» **To do**
Only lines holding "pinky" are needed; copy each of them from the data below.

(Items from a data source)
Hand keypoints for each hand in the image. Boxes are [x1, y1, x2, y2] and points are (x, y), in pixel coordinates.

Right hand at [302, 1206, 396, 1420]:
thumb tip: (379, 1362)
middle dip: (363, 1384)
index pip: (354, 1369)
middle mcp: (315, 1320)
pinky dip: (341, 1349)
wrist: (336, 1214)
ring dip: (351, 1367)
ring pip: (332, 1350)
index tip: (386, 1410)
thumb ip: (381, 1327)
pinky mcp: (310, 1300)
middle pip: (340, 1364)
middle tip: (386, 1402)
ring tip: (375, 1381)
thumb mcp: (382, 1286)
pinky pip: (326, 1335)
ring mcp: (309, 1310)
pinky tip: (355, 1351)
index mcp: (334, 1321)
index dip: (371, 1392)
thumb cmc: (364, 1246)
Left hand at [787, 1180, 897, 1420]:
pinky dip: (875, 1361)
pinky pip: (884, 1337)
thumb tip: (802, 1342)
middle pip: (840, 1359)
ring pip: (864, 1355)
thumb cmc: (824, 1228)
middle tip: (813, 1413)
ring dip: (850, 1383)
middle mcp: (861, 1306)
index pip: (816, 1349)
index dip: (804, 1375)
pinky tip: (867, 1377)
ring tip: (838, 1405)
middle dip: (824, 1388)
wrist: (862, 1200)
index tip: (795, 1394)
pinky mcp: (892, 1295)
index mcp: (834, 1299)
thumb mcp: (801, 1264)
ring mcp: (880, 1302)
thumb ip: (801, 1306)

» **Your response**
pinky dip: (341, 1349)
pinky mcp: (310, 1300)
pinky pip: (326, 1335)
pinky tip: (355, 1351)
pinky dip: (875, 1361)
pinky pip: (884, 1337)
pinky tip: (867, 1377)
pinky mcp: (892, 1295)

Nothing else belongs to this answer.